Afin d’insister davantage sur le renforcement des capacités des communautés locales et de la société civile pour qu’elles puissent agir, M. Okenda a noté qu’il est extrêmement important que les institutions de défense des droits de l’homme soient décentralisées, afin que même les communautés se trouvant loin de Kinshasa puissent avoir accès aux ressources et à l’assistance nécessaires pour combattre les violations et les abus. « Il y a un mouvement mondial grandissant vers une plus grande participation de la société civile dans les décisions liées aux politiques et à la planification, ainsi qu’à la mise en œuvre. Il est nécessaire de voir ce mouvement également s’appliquer au domaine des industries extractives. »

Il est important que les communautés locales participent à la conversation au niveau mondial sur les droits de l’homme et les entreprises.

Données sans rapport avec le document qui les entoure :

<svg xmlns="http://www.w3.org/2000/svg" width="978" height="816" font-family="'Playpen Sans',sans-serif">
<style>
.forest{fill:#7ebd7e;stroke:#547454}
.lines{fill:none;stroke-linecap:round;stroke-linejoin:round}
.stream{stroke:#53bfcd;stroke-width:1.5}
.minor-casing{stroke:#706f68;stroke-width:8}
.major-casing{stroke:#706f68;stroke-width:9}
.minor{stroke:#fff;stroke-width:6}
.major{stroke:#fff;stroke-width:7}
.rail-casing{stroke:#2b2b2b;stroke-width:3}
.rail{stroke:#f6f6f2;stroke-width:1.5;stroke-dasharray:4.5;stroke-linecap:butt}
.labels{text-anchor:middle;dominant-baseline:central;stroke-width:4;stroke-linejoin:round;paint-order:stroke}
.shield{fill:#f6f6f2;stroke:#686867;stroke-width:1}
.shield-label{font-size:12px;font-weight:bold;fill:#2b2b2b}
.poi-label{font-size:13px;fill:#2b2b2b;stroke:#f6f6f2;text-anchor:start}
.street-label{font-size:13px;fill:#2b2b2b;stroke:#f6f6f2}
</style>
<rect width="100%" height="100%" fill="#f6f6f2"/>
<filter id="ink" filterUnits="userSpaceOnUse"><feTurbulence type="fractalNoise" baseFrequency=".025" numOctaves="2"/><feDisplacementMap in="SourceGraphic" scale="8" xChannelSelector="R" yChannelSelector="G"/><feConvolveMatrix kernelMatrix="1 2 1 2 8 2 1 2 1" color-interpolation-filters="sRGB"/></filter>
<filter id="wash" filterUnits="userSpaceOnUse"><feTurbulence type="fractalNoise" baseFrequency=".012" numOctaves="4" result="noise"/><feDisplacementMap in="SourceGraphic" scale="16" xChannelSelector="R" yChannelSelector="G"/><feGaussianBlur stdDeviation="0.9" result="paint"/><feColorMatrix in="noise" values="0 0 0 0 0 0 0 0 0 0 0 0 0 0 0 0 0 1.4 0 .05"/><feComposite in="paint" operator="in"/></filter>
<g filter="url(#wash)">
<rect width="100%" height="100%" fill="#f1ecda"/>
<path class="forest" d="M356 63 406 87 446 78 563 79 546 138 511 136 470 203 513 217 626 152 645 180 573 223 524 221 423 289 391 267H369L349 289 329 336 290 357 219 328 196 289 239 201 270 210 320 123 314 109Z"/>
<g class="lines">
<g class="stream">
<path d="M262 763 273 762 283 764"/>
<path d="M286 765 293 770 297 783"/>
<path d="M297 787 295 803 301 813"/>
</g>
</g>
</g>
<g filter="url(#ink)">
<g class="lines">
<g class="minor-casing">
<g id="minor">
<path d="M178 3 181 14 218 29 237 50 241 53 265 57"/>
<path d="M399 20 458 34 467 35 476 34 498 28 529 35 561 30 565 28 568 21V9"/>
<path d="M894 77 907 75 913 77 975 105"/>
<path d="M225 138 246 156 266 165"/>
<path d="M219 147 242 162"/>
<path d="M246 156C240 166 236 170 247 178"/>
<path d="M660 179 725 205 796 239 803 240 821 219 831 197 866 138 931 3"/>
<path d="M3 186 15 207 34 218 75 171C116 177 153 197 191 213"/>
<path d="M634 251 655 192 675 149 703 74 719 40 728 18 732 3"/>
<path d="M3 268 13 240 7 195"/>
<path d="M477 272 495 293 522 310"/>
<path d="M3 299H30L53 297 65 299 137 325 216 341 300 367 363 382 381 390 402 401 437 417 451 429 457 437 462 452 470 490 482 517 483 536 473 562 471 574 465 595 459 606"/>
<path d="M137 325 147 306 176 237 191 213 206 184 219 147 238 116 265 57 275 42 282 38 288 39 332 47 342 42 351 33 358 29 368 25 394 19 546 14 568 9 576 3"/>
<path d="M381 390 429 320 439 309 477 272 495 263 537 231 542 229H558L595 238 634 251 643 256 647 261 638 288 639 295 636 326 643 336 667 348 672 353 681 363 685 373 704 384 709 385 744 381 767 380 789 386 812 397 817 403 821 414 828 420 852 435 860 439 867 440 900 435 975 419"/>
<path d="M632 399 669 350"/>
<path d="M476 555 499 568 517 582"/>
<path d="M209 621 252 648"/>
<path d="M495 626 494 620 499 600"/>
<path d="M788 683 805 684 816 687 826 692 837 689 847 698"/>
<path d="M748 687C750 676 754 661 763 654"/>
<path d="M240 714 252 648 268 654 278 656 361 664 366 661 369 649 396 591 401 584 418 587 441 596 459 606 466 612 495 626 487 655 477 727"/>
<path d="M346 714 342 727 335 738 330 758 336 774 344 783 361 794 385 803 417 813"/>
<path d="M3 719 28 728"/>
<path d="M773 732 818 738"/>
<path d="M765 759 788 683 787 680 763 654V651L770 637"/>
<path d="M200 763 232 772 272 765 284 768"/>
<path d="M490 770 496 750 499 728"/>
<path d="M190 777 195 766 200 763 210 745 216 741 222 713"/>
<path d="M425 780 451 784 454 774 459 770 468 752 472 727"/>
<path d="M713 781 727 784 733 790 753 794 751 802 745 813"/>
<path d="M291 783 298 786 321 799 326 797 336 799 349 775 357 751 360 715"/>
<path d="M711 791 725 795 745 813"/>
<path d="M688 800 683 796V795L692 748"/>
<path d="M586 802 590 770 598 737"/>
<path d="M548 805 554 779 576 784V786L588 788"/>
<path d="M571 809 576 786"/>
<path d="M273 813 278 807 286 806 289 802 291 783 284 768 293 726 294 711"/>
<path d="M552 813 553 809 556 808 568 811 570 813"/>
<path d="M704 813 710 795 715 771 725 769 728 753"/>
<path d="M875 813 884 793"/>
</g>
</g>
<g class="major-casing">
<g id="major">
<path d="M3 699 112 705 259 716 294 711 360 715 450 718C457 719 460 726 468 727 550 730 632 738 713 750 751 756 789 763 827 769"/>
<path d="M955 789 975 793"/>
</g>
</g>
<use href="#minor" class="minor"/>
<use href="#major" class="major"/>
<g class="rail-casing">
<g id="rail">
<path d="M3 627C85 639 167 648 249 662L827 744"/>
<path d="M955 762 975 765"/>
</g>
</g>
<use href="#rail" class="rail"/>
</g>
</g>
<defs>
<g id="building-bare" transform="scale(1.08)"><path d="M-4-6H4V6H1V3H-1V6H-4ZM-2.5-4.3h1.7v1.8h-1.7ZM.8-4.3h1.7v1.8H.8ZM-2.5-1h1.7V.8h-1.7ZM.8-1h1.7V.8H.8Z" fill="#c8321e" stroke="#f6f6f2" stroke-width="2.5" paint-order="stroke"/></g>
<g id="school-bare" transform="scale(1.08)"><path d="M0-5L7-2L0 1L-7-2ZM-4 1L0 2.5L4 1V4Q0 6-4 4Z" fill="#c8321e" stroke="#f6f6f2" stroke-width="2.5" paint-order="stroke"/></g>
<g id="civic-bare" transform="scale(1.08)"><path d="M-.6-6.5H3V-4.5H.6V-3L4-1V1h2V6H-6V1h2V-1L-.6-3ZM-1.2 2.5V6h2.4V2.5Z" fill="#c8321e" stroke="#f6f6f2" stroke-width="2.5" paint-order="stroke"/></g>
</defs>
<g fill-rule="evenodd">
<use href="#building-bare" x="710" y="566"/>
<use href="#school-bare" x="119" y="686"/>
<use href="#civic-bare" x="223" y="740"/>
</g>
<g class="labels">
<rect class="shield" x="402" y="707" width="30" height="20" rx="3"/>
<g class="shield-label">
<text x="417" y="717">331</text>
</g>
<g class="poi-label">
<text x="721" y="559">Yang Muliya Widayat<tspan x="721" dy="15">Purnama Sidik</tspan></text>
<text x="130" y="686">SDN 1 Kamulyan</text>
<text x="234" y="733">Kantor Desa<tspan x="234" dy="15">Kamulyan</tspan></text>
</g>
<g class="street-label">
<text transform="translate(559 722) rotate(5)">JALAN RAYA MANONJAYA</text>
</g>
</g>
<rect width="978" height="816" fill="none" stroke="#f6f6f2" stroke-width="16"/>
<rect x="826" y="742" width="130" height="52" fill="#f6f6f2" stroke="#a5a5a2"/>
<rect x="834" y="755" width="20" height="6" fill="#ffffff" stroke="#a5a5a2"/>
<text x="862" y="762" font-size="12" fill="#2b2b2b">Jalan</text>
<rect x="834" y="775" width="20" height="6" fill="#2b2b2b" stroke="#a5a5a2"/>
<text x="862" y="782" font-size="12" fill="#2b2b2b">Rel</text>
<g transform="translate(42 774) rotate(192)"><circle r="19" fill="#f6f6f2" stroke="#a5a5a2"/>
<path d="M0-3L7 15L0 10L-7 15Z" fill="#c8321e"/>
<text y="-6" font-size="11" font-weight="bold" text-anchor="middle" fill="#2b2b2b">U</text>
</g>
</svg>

Mais leur capacité à participer est limitée, affirme M. Okenda, et alors même que les droits de l’homme sont essentiels pour résoudre ce problème, ces droits seront toujours limités par l’hypocrisie des gouvernements, le néolibéralisme, la crise financière et d’autres préoccupations géostratégiques.

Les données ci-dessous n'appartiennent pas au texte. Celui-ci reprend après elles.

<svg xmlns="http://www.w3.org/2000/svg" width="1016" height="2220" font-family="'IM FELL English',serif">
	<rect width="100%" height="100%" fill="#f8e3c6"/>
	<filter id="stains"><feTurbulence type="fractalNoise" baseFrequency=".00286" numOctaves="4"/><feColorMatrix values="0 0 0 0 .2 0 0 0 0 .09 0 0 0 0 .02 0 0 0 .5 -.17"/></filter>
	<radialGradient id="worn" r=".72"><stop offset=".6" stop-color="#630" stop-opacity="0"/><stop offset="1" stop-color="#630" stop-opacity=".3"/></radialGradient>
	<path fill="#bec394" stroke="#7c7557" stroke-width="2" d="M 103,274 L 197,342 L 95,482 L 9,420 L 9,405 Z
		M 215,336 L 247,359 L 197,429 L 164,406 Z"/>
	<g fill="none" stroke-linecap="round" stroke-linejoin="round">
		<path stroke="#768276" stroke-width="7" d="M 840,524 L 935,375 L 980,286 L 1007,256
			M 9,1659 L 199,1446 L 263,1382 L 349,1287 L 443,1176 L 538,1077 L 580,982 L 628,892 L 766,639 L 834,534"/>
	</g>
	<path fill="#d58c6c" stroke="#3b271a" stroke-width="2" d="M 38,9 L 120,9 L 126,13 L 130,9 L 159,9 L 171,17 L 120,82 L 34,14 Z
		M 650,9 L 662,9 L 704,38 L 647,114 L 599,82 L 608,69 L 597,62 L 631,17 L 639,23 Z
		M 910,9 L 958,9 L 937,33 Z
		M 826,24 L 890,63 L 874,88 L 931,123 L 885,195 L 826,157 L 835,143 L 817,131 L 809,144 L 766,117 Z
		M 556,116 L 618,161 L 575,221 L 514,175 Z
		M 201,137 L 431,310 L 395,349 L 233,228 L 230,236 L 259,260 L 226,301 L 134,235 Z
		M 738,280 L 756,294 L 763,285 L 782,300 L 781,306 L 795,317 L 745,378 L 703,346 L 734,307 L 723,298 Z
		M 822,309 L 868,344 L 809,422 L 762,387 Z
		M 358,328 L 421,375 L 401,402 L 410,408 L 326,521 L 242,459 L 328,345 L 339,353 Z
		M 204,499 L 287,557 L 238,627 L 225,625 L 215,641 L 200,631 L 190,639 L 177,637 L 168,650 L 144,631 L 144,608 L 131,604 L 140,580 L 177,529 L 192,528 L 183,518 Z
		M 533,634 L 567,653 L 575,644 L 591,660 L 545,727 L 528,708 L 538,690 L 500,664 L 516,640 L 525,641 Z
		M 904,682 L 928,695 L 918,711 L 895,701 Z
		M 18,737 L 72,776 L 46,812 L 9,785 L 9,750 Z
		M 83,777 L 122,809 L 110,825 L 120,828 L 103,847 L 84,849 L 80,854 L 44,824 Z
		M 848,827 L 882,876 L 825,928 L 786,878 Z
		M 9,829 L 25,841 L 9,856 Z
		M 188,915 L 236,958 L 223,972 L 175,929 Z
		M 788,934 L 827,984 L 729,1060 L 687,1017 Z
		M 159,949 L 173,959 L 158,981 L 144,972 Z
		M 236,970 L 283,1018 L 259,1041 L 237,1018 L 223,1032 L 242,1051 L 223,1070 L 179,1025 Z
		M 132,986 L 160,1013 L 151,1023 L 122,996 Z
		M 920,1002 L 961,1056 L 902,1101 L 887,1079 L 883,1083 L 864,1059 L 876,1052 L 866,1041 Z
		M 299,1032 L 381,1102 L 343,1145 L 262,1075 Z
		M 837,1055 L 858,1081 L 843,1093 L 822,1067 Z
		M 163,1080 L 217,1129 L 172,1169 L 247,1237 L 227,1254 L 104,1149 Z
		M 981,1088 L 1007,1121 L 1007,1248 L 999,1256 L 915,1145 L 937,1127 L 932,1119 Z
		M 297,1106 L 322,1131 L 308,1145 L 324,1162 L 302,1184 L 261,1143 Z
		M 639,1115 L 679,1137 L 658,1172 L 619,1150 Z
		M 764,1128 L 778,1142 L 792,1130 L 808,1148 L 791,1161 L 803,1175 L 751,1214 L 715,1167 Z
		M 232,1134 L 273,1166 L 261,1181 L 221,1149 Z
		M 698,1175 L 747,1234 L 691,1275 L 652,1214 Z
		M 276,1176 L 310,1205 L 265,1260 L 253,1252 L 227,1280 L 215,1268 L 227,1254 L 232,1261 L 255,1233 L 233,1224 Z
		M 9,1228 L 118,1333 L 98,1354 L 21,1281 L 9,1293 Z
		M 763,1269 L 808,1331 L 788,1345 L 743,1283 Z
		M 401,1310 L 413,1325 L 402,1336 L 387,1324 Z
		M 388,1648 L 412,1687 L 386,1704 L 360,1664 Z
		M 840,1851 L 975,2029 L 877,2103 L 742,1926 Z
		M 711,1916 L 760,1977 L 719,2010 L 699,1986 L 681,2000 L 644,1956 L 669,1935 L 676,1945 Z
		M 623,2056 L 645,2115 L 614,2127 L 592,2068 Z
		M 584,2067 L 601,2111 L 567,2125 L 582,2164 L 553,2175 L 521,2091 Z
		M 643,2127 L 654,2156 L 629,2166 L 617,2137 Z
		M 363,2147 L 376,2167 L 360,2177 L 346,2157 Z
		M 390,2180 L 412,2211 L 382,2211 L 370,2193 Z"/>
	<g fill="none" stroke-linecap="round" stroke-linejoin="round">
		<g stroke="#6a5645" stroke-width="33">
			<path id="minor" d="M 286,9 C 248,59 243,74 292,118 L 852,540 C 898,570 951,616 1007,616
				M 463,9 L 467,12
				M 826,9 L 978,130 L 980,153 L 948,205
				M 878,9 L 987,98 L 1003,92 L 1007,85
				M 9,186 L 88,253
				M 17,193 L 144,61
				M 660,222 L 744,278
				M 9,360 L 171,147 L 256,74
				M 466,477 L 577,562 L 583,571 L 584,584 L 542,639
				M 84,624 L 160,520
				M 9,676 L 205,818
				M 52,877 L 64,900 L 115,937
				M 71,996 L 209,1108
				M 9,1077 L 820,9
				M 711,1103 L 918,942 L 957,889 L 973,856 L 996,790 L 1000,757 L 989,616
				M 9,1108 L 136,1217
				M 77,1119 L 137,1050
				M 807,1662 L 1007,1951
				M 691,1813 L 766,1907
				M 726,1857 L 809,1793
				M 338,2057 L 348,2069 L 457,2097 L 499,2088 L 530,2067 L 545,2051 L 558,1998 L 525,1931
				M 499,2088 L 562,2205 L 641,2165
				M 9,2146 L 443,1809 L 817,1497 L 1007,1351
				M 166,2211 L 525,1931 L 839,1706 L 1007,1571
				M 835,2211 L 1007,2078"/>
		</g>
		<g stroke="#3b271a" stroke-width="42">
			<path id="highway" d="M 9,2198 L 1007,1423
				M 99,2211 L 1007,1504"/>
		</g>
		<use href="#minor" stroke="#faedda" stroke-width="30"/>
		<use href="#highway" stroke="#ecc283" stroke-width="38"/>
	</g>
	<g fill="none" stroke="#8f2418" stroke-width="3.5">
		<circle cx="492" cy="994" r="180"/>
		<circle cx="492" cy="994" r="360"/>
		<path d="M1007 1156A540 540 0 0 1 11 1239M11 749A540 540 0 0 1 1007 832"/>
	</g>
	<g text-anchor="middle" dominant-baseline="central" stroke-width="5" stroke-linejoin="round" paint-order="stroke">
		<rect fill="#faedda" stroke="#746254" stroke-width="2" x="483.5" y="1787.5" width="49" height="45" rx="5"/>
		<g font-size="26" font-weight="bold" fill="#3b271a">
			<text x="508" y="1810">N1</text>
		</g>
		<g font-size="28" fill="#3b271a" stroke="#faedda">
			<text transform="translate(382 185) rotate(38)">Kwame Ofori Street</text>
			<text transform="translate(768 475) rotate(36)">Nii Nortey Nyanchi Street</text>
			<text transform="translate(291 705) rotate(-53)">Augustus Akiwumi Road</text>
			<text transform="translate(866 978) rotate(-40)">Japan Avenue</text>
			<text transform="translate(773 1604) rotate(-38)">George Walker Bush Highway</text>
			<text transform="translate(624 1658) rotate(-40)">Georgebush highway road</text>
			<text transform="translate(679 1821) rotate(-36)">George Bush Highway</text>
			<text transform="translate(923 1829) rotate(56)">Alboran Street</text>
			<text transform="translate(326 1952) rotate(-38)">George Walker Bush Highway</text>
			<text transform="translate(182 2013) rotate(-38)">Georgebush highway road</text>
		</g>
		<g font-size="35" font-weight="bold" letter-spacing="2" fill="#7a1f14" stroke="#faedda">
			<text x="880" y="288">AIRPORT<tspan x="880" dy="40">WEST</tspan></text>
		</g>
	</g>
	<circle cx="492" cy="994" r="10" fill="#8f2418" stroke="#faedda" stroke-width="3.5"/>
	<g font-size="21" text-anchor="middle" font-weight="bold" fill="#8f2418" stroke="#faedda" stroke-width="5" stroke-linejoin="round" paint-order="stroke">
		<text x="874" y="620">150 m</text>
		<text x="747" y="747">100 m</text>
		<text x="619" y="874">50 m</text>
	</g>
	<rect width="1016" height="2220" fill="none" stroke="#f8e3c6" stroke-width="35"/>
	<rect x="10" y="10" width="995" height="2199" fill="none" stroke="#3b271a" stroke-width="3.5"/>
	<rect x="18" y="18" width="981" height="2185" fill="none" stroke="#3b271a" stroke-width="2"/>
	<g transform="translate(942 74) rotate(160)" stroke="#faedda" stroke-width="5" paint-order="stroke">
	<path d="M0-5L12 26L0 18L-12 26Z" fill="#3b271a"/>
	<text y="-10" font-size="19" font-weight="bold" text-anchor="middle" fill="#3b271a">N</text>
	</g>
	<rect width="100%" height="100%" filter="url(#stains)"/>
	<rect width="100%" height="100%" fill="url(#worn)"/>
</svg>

Les risques pour les défenseurs sont flagrants et omniprésents

M. Okenda est clair : les risques existent, pour tous les défenseurs des droits de l’homme, notamment les intimidations, les attaques violentes, la dénonciation et les poursuites judiciaires abusives. Pour ceux travaillant sur des questions liées aux investissements et aux industries extractives, le problème est que ces risques proviennent des personnes ou des institutions (par exemple des agences gouvernementales) qui sont justement censées protéger ces personnes.

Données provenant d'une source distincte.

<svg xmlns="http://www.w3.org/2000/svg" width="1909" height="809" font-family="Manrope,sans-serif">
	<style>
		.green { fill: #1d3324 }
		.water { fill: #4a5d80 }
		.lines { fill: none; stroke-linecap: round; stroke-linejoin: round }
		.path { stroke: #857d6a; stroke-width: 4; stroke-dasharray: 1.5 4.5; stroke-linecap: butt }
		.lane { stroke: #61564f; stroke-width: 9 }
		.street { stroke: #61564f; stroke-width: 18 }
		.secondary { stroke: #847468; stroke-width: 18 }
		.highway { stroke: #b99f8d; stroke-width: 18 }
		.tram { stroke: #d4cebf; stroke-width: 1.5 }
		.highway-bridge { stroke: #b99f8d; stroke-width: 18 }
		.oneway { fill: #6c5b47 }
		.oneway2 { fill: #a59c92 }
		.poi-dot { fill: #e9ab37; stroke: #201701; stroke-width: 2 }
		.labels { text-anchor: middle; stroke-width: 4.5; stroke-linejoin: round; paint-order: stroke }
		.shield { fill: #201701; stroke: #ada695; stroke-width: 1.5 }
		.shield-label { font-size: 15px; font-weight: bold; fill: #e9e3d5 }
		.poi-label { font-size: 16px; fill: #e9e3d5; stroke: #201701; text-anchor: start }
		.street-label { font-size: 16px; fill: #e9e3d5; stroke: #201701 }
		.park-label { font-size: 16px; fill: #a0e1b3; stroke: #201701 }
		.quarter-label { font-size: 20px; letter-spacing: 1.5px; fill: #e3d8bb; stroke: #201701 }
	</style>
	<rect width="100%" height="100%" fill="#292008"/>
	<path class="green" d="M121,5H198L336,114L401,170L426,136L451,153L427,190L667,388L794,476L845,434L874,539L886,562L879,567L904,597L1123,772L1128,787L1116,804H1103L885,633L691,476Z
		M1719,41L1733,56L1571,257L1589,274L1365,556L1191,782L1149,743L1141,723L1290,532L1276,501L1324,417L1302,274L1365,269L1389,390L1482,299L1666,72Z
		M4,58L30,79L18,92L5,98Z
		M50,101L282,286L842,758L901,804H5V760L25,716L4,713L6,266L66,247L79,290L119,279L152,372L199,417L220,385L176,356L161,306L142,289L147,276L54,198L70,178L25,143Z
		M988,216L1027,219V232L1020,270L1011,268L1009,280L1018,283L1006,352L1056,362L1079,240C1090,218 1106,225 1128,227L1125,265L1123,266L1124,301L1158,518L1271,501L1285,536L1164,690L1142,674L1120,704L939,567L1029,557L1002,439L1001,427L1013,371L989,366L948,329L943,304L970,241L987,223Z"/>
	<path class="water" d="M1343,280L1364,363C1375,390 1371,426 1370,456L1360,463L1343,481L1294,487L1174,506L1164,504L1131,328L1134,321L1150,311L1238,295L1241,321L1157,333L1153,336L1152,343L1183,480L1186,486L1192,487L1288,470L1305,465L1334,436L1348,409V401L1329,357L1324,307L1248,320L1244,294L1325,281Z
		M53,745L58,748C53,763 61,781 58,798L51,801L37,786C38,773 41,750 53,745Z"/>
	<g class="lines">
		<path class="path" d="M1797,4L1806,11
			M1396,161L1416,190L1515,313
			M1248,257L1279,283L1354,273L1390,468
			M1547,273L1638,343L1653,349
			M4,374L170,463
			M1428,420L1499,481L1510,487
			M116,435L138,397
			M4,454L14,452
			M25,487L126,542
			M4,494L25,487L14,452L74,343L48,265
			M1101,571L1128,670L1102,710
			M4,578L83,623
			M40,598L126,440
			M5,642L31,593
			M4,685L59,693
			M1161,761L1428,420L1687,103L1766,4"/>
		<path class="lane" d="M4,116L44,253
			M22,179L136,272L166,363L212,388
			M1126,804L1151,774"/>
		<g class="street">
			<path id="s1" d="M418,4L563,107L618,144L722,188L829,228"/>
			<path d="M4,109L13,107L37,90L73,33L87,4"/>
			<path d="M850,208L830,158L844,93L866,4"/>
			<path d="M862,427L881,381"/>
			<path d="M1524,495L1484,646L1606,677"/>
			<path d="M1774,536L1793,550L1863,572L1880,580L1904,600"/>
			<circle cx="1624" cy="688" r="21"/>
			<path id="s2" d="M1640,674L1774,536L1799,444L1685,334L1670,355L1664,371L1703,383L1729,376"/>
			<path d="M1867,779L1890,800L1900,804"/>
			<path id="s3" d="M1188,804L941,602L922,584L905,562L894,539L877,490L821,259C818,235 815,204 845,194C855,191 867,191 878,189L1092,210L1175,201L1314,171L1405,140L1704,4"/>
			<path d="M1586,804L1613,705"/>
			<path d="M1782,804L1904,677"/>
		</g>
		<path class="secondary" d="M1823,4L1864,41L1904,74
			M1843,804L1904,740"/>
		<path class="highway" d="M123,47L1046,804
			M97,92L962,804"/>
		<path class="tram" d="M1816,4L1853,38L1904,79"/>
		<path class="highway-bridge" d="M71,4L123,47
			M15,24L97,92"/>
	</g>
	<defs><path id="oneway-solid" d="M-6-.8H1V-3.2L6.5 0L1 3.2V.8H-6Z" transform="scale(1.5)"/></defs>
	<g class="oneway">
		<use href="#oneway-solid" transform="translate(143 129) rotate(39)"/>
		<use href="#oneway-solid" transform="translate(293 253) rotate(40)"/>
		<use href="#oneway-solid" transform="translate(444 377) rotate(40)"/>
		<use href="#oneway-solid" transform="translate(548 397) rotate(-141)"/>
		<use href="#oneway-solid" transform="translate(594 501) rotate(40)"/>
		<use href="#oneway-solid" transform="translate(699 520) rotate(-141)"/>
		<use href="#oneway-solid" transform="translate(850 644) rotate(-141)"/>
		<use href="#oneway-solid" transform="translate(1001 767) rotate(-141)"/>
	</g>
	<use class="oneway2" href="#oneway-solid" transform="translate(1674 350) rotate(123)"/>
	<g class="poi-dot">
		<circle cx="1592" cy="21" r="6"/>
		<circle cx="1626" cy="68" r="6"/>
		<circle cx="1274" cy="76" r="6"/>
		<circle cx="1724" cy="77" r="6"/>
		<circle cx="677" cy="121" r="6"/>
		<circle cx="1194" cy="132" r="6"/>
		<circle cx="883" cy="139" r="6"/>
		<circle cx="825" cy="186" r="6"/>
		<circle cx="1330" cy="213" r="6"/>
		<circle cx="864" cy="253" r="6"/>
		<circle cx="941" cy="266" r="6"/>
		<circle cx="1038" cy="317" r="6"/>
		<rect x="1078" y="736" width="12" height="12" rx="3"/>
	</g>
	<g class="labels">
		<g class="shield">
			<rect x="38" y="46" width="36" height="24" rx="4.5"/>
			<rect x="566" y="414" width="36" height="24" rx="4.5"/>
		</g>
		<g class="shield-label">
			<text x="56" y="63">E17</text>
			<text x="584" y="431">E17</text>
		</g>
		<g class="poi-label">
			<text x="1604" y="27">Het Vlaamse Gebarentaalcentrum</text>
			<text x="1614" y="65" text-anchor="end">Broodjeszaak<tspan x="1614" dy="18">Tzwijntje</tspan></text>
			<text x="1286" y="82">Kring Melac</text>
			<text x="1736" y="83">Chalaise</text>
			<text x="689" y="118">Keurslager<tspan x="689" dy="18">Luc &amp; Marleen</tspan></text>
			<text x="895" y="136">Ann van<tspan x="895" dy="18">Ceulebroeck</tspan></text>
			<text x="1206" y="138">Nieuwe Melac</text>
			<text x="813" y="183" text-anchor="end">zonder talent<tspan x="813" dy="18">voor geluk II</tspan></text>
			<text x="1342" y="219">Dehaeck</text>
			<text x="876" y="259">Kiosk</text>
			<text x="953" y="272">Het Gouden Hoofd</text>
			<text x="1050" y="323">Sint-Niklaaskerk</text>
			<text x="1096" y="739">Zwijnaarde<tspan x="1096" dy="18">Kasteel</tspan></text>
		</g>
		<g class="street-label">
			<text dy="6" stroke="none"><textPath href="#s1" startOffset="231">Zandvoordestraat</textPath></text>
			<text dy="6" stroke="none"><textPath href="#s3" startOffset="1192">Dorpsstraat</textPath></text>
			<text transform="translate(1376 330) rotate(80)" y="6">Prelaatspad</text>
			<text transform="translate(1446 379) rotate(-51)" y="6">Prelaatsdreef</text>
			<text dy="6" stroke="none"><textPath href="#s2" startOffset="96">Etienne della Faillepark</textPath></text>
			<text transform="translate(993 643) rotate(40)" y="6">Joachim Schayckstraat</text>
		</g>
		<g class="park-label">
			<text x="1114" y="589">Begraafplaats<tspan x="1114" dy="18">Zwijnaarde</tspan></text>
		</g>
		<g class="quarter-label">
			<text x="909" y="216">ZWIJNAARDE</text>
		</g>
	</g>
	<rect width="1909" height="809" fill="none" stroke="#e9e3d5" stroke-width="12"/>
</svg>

Par conséquent, selon M. Okenda, les défenseurs sont tous les jours confrontés à un dilemme personnel : faire ce qu’ils estiment être juste et défendre les intérêts d’une communauté, ou protéger leurs biens et leur vie ainsi que celle de leurs familles. En plus de ces risques manifestes, certains défenseurs subissent des pressions de la part de leurs propres familles, qui s’inquiètent des impacts que le travail de défense des droits peut avoir sur leur sûreté et leur sécurité. « Lorsque la famille devient vulnérable, tu es aussi réellement affaibli. »

Malgré tout, conclut M. Okenda,

Même s’il y a des risques, même si nous, défenseurs des droits de l’homme, subissons un échec ou perdons patience, il est essentiel de continuer à élever notre voix. Le silence est la plus grande des menaces.

M. Okenda reste optimiste quant à son travail. Les efforts visant à encourager le gouvernement à reconnaître les défenseurs des droits de l’homme et, avec les acteurs d’entreprises, à considérer les défenseurs comme des partenaires et non plus comme des adversaires, seront cruciaux. 

 

Dans les semaines et jours précédant le Forum des Nations Unies sur les droits de l’Homme et les entreprises, ISHR publiera une série d’articles rédigés par des experts reconnus tels que des défenseurs des droits de l’Homme, des représentants de l’ONU, des diplomates, des représentants d’entreprises et des ONG internationales. Chaque article comprendra une analyse du rôle crucial des défenseurs et sera inclus dans une compilation qui constituera l’édition spéciale de notre Human Rights Monitor. Cette édition sera publiée  le 9 novembre en français, anglais et espagnol. Les opinions exprimées dans ces articles sont celles de leurs auteurs respectifs et ne reflètent pas nécessairement les positions d’ISHR.